* Listed entries

********

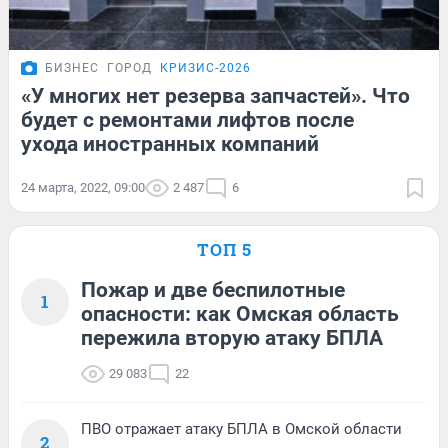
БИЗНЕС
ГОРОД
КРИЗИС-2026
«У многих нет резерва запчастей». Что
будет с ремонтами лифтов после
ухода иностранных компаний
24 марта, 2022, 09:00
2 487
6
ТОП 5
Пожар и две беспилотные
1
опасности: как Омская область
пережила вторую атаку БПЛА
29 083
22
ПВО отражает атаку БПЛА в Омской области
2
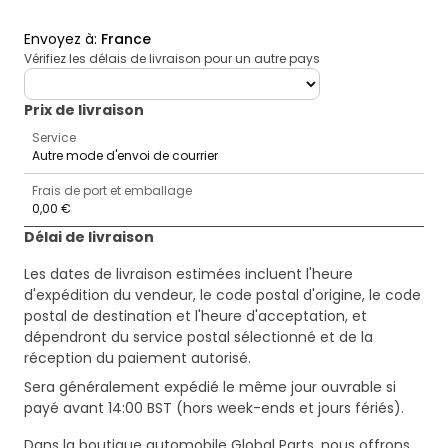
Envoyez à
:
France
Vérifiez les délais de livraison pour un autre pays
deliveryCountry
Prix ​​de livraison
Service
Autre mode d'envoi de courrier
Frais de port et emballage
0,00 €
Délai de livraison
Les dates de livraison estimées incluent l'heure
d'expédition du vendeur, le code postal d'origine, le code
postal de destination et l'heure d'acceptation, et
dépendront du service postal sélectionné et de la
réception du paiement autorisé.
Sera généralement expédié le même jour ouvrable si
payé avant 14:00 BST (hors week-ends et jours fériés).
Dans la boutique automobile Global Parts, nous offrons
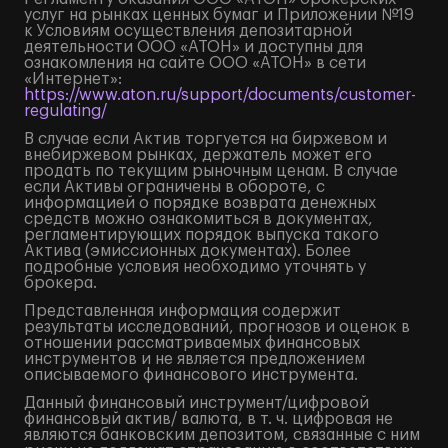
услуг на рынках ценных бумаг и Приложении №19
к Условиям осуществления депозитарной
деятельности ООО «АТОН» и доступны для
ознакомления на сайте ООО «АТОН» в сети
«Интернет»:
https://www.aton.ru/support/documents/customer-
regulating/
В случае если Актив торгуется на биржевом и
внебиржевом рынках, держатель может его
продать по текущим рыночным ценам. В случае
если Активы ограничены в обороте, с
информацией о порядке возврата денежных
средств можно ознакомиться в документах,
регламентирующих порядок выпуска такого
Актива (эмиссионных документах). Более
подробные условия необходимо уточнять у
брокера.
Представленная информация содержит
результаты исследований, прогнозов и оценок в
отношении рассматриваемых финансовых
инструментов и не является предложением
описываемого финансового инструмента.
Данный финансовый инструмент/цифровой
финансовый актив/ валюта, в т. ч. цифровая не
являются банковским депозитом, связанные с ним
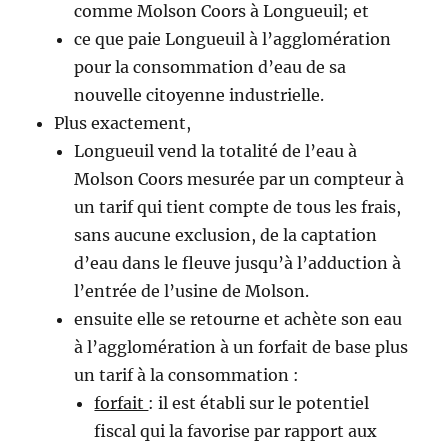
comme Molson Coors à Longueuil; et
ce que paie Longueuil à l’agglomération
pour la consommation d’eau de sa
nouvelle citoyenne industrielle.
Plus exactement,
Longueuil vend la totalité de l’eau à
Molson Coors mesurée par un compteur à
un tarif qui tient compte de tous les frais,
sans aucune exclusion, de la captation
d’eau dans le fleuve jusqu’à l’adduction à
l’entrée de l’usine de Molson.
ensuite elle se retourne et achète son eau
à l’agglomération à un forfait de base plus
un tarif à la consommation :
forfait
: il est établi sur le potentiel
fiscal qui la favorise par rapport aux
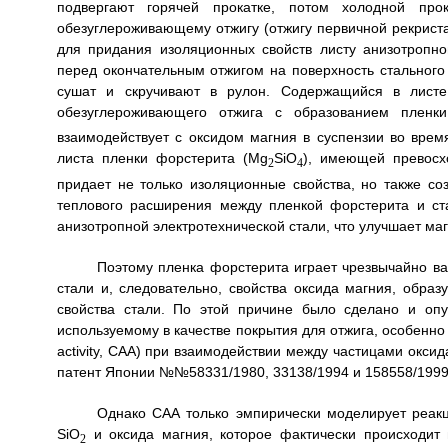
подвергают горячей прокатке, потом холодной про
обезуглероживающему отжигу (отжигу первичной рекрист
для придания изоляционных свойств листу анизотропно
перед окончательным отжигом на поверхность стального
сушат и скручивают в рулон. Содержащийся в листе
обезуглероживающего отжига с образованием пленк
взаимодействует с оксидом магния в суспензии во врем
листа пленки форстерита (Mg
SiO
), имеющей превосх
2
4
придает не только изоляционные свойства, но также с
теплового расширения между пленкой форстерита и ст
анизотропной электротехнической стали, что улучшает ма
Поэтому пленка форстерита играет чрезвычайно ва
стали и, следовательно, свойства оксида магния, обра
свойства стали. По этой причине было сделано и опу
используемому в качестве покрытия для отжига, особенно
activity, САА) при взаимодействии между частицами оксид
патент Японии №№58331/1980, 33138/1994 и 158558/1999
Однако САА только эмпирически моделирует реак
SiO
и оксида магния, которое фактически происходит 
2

********

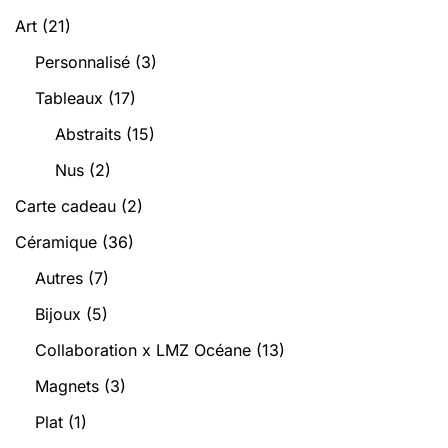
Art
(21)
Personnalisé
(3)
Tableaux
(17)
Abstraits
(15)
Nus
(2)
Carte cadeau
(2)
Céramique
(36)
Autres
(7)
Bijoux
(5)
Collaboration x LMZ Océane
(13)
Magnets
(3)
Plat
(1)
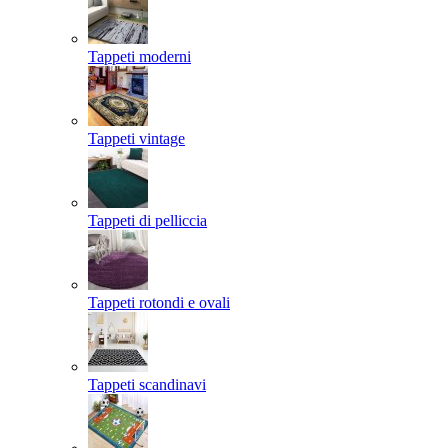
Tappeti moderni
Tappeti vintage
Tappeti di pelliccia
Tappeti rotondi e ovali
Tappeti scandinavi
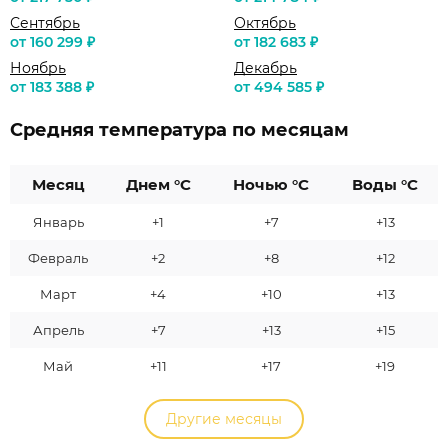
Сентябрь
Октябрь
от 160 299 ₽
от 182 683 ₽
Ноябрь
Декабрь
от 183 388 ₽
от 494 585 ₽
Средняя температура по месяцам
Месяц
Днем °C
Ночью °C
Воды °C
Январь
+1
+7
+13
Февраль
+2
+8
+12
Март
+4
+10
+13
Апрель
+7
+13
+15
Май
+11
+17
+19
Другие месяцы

********

* Task prompt
Reproduce the lines above beginning at the line that contains "Представленная информация содержит" and ending at the line that contains "à l’agglomération à un forfait de base plus". No pictures.

* Solution
Представленная информация содержит
результаты исследований, прогнозов и оценок в
отношении рассматриваемых финансовых
инструментов и не является предложением
описываемого финансового инструмента.
Данный финансовый инструмент/цифровой
финансовый актив/ валюта, в т. ч. цифровая не
являются банковским депозитом, связанные с ним
comme Molson Coors à Longueuil; et
ce que paie Longueuil à l’agglomération
pour la consommation d’eau de sa
nouvelle citoyenne industrielle.
Plus exactement,
Longueuil vend la totalité de l’eau à
Molson Coors mesurée par un compteur à
un tarif qui tient compte de tous les frais,
sans aucune exclusion, de la captation
d’eau dans le fleuve jusqu’à l’adduction à
l’entrée de l’usine de Molson.
ensuite elle se retourne et achète son eau
à l’agglomération à un forfait de base plus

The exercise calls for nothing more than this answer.